(Records from a collection)
+ + + + + + +
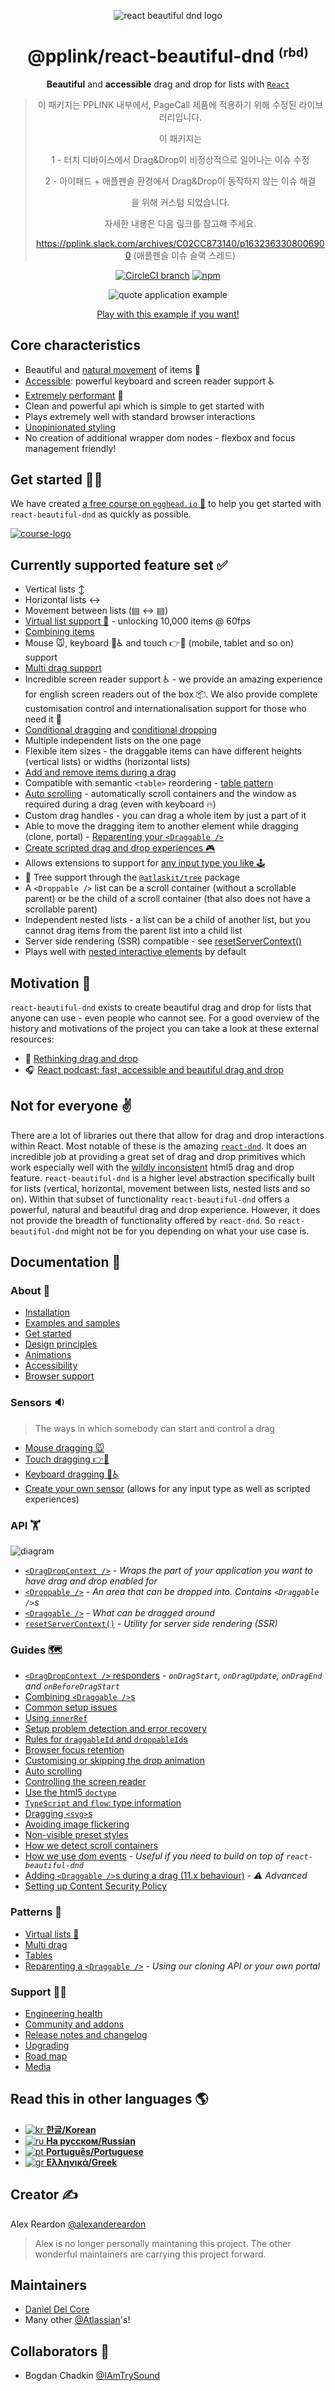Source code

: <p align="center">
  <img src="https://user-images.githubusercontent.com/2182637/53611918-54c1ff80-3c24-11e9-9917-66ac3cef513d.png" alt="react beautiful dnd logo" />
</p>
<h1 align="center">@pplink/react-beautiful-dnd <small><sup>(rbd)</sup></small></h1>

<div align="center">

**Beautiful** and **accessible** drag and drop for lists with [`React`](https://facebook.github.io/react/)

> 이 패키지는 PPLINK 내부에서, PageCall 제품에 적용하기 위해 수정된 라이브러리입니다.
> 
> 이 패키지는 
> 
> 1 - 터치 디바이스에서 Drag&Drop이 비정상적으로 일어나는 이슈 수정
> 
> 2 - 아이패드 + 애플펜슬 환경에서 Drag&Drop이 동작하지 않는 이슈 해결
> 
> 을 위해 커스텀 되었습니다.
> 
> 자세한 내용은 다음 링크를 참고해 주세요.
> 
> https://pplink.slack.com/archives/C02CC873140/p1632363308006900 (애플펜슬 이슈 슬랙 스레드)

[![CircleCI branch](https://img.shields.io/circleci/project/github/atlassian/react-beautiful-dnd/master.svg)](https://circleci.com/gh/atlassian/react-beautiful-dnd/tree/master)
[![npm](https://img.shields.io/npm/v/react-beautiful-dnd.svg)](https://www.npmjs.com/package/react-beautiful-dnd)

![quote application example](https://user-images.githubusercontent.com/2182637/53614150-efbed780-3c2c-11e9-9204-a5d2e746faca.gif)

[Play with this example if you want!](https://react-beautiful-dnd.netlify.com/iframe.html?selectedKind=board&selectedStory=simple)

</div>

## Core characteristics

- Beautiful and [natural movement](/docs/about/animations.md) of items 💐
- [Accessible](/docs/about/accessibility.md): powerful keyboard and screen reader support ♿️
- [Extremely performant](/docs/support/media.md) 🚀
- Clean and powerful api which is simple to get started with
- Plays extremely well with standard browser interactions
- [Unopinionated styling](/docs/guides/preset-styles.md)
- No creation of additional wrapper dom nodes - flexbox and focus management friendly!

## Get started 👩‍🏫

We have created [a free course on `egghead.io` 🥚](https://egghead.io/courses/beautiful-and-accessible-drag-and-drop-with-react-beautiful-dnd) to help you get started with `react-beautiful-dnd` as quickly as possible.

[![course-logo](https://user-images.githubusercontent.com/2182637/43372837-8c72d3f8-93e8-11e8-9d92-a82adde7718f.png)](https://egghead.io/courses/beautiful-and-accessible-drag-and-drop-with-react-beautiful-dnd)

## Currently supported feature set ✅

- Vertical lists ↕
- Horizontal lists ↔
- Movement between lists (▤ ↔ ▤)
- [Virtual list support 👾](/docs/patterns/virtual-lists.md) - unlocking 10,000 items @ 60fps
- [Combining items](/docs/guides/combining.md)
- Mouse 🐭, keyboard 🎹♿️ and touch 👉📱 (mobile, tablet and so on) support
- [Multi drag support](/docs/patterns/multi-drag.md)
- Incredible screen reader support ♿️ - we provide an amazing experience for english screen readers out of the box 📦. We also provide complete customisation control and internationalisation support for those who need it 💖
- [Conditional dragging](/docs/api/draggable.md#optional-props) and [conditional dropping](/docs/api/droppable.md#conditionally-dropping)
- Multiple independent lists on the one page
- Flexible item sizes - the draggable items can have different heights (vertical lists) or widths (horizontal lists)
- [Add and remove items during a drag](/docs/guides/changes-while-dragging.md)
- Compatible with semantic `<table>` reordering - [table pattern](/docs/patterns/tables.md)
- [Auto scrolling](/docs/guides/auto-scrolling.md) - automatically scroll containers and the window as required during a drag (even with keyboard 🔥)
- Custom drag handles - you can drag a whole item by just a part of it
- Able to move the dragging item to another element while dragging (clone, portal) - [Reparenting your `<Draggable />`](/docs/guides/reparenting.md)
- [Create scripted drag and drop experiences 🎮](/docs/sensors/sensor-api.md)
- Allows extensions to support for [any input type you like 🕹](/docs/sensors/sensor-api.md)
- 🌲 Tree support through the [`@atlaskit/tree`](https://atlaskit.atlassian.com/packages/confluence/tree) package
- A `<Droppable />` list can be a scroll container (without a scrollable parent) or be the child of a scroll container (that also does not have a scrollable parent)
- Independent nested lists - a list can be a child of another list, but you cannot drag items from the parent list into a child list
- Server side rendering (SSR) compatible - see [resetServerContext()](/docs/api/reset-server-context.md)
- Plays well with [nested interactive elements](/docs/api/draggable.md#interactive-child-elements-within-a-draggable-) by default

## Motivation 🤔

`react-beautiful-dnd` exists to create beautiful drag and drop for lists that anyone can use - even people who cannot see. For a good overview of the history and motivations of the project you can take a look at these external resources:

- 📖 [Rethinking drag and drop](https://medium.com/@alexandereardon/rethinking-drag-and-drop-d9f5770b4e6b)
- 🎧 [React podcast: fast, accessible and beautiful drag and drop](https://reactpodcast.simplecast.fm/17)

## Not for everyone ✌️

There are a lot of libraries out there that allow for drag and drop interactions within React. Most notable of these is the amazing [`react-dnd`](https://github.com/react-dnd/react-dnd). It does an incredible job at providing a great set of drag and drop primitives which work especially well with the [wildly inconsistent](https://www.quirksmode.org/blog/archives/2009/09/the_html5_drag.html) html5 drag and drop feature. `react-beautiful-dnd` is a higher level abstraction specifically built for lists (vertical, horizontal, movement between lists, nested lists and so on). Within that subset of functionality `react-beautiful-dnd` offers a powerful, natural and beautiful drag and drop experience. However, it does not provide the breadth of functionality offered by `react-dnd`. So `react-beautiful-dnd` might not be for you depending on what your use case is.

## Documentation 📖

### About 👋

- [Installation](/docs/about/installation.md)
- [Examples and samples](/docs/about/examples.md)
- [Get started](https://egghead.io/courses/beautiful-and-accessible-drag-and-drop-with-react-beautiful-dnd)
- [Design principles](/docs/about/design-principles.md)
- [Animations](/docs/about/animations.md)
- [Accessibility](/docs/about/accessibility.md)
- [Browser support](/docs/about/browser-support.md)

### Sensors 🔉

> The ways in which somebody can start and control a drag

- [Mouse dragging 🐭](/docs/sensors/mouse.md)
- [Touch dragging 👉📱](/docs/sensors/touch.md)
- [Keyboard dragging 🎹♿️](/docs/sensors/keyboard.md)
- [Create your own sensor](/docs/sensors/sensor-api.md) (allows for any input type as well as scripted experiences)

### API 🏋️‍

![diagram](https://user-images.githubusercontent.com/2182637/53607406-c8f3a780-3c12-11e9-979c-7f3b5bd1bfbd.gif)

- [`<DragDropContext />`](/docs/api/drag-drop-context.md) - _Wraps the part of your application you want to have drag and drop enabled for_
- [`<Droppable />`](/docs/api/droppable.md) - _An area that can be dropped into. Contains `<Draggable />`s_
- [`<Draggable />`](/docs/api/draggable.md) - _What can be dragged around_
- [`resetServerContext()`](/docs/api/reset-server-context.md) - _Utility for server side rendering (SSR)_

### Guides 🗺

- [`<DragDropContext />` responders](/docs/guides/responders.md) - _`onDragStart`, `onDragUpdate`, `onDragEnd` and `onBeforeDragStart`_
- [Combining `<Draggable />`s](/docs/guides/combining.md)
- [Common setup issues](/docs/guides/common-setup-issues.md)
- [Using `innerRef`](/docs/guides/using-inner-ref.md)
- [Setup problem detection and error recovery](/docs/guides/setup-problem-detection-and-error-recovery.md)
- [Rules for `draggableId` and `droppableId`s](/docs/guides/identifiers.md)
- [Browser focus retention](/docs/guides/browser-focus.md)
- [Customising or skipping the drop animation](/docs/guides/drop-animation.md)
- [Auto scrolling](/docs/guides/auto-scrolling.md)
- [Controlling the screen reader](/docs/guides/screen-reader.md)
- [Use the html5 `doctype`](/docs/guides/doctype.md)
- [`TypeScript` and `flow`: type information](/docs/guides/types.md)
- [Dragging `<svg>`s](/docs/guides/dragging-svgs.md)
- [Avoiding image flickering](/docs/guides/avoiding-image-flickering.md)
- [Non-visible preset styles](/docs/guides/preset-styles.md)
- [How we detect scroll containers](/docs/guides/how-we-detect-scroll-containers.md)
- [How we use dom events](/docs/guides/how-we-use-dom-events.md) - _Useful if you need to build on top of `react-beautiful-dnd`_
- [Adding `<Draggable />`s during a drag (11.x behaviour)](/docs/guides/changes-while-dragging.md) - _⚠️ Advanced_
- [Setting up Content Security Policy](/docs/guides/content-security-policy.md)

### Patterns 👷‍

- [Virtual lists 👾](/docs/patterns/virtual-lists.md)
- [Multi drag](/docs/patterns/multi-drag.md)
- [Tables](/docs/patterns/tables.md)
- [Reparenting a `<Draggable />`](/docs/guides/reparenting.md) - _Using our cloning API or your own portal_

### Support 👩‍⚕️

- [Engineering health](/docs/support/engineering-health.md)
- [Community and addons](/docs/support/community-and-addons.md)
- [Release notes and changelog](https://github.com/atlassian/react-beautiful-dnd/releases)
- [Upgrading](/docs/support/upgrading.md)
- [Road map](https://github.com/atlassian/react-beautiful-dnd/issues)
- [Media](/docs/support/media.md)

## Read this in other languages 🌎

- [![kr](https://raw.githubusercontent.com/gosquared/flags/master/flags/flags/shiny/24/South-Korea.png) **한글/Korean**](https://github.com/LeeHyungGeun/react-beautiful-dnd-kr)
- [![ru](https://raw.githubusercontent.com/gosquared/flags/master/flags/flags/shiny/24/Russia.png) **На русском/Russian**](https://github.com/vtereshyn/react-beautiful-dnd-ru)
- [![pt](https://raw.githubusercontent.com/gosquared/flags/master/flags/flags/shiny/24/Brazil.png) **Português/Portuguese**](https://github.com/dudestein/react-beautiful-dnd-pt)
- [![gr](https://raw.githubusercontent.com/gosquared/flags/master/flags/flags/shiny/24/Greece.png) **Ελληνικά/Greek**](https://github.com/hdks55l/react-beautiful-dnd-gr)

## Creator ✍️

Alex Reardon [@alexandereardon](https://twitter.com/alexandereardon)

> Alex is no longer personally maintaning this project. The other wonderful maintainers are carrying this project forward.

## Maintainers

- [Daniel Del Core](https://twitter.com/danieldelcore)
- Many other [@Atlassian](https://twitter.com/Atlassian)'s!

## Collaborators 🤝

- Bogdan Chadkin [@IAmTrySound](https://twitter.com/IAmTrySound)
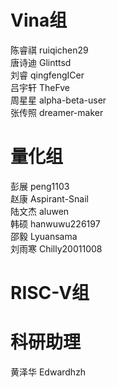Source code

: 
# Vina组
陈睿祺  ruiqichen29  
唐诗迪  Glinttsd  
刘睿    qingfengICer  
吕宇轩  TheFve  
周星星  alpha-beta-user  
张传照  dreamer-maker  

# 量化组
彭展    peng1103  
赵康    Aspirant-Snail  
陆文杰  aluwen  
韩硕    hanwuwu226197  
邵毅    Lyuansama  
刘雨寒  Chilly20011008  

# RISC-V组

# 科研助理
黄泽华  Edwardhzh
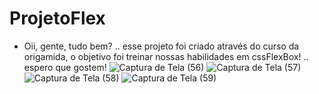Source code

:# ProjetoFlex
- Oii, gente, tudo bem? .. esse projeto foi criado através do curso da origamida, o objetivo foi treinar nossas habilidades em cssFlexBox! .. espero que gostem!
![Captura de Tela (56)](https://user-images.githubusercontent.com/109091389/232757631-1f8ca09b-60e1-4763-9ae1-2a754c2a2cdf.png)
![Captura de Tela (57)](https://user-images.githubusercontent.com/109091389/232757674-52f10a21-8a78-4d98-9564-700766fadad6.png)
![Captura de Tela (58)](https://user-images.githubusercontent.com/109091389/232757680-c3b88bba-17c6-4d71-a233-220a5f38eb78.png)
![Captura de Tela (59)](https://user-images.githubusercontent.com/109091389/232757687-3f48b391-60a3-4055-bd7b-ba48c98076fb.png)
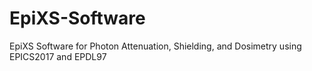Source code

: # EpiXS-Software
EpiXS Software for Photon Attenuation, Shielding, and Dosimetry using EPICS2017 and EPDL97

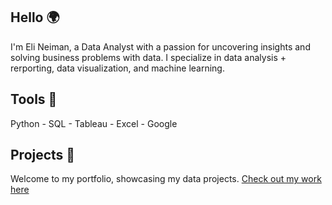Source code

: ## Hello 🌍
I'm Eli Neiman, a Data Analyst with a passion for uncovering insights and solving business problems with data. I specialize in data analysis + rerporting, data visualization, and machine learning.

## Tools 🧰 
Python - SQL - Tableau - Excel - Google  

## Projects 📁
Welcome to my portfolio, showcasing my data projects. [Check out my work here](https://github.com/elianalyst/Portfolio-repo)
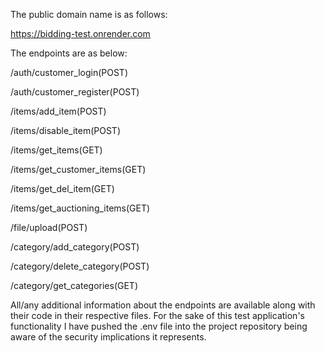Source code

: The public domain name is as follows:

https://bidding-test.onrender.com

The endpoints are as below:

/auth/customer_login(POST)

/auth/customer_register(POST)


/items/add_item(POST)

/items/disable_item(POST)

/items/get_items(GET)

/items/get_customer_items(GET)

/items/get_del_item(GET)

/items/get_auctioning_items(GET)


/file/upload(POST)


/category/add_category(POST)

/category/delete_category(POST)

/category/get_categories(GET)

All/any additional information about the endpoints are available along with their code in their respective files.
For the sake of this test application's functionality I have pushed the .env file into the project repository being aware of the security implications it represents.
+ + + + + + +
== Problem statement ==
From the entries above, return exactly the line containing "- [Browser support](/docs/about/browser-support.md)", the line containing "### Guides 🗺", and all lines between, and nothing else.

== Answer box ==
- [Browser support](/docs/about/browser-support.md)

### Sensors 🔉

> The ways in which somebody can start and control a drag

- [Mouse dragging 🐭](/docs/sensors/mouse.md)
- [Touch dragging 👉📱](/docs/sensors/touch.md)
- [Keyboard dragging 🎹♿️](/docs/sensors/keyboard.md)
- [Create your own sensor](/docs/sensors/sensor-api.md) (allows for any input type as well as scripted experiences)

### API 🏋️‍

![diagram](https://user-images.githubusercontent.com/2182637/53607406-c8f3a780-3c12-11e9-979c-7f3b5bd1bfbd.gif)

- [`<DragDropContext />`](/docs/api/drag-drop-context.md) - _Wraps the part of your application you want to have drag and drop enabled for_
- [`<Droppable />`](/docs/api/droppable.md) - _An area that can be dropped into. Contains `<Draggable />`s_
- [`<Draggable />`](/docs/api/draggable.md) - _What can be dragged around_
- [`resetServerContext()`](/docs/api/reset-server-context.md) - _Utility for server side rendering (SSR)_

### Guides 🗺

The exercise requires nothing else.